***** Verilen Metin

Ben kontrbas çalıyordum, çünkü o yıllarda henüz müzik mağazalarında bas gitar satışı başlamamıştı. Daha sonraları Saraçhane’deki Zeynel Abidin Cümbüş mağazasına İtalyan bas gitarlar geldiğini duyunca, hemen bir tane aldım. Fakat ona amplikatör gerekliydi tabii. Yüksek Kaldırım’dan bir ampfli aldım. Babamın marangoz arkadaşına büyük bir kabin yaptırdık, içine de iki hoparlör; oldu sana bas ampflisi. Harika bas sesi çıkıyordu.

Grupta üç solist vardı, Tuncer Dürüm Fransızca şarkılarla o yıllarda yeni başlayan türkü düzenlemelerini, Tezer Dürüm İtalyanca ve İspanyolca şarkıları, piyanist Rasim Ulusman ise Elvis, Beatles ve Animals şarkılarını söylüyordu.Yazın da sinemanın Soğuksu’daki yazlık sinemasında çalıyorduk. Sinemanın sahibi Latif Tatari, oğulları Mehmet, Rıdvan ve Cavit Tatari müziği çok seviyorlardı.

**********
***** Verilen Kayıtlar

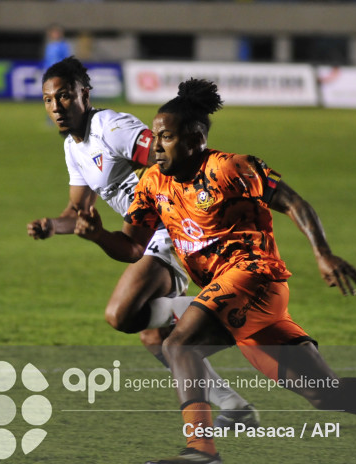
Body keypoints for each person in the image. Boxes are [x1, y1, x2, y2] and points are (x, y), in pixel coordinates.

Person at [74, 78, 356, 464]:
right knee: (327, 394)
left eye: (165, 137)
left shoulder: (230, 168)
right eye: (155, 136)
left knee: (179, 343)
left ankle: (201, 451)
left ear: (196, 138)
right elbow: (131, 247)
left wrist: (322, 254)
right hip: (230, 297)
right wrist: (97, 236)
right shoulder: (153, 183)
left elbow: (293, 202)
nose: (156, 145)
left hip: (255, 279)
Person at [27, 57, 259, 428]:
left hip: (174, 227)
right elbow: (77, 209)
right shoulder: (75, 146)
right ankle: (236, 406)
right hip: (155, 233)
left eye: (66, 96)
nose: (57, 106)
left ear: (85, 94)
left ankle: (234, 310)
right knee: (153, 335)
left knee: (121, 314)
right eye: (48, 99)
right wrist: (52, 226)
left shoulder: (111, 127)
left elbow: (167, 153)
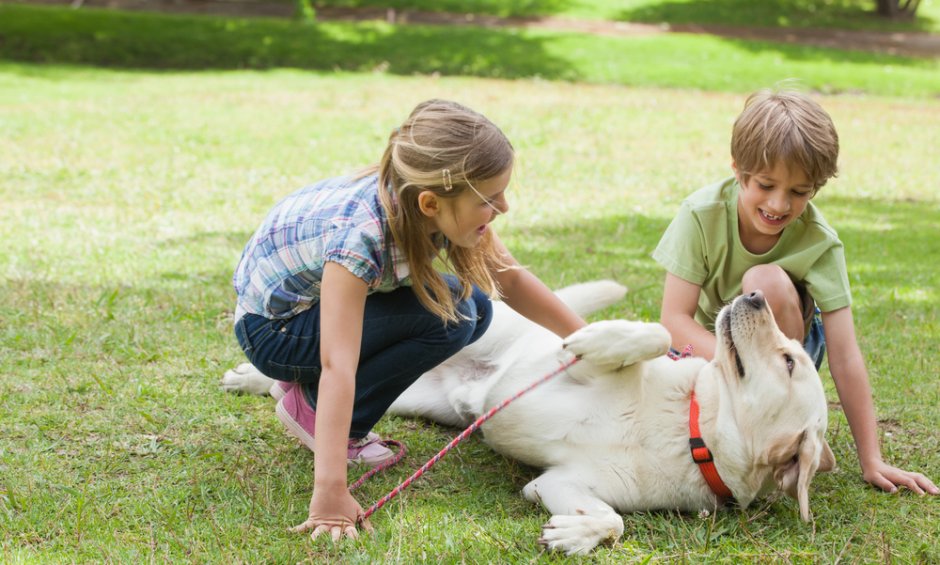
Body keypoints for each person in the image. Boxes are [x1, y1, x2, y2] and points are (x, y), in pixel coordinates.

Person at [232, 99, 587, 541]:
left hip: (305, 313)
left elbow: (509, 278)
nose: (504, 207)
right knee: (452, 311)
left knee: (470, 307)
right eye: (490, 199)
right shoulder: (360, 239)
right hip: (275, 333)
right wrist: (330, 495)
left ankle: (305, 395)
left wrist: (592, 340)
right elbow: (336, 364)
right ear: (431, 202)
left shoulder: (423, 205)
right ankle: (313, 407)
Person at [652, 87, 938, 496]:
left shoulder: (819, 242)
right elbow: (674, 320)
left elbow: (844, 352)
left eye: (799, 192)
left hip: (788, 356)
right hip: (716, 347)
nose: (779, 204)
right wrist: (736, 368)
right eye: (766, 185)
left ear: (816, 188)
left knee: (762, 282)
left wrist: (871, 458)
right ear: (738, 170)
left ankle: (781, 409)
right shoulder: (700, 215)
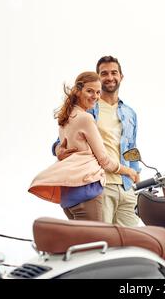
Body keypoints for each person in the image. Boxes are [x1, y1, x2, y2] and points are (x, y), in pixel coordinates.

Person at [29, 71, 139, 221]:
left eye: (98, 92)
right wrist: (129, 171)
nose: (95, 96)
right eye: (90, 91)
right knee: (96, 242)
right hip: (87, 190)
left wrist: (58, 149)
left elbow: (63, 147)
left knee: (81, 242)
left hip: (68, 196)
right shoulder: (86, 118)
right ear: (78, 91)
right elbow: (104, 160)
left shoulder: (66, 117)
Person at [52, 56, 141, 227]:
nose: (109, 77)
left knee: (130, 243)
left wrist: (136, 176)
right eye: (104, 73)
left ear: (121, 76)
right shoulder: (89, 107)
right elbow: (61, 141)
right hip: (100, 186)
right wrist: (58, 150)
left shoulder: (130, 113)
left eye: (114, 72)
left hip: (127, 187)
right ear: (98, 78)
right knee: (103, 244)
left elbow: (132, 148)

**********

Alıştırma Ayrıntıları:
Kontrbastan bas gitara geçişi ve grup yıllarını anlatan anı metnini son cümlesinden sonra sürdürün.

Alıştırma Sonucu:
Cumartesi geceleri, Orhan Boran, Şerif Yüzbaşıoğlu Orkestrası, Şevket Uğurluer Orkestrası gibi dönemin ünlü isimleri şov yapıyorlardı. Sihirbaz Mandrake, akrobatlar da falan hayli eğlenceliydi. Belki de İstanbul gösteri dünyasının 60’lardaki merkezi gibi olmuştu.

1960’ların ortalarına doğru, Altın Mikrofon yarışması başlamıştı. Silüetler grubu bizim Rasim Ulusman’ı transfer etti ve yarışmada üçüncü oldu.

Rasim adına sevinmiştik ama Volkanlar olarak moralimiz bozulmuştu. Ben de ayrıldım ve Meteorlar’la takılmaya başladım. Enstrüman yokluğu ve maddi sorunlar yüzünden o da yürümedi.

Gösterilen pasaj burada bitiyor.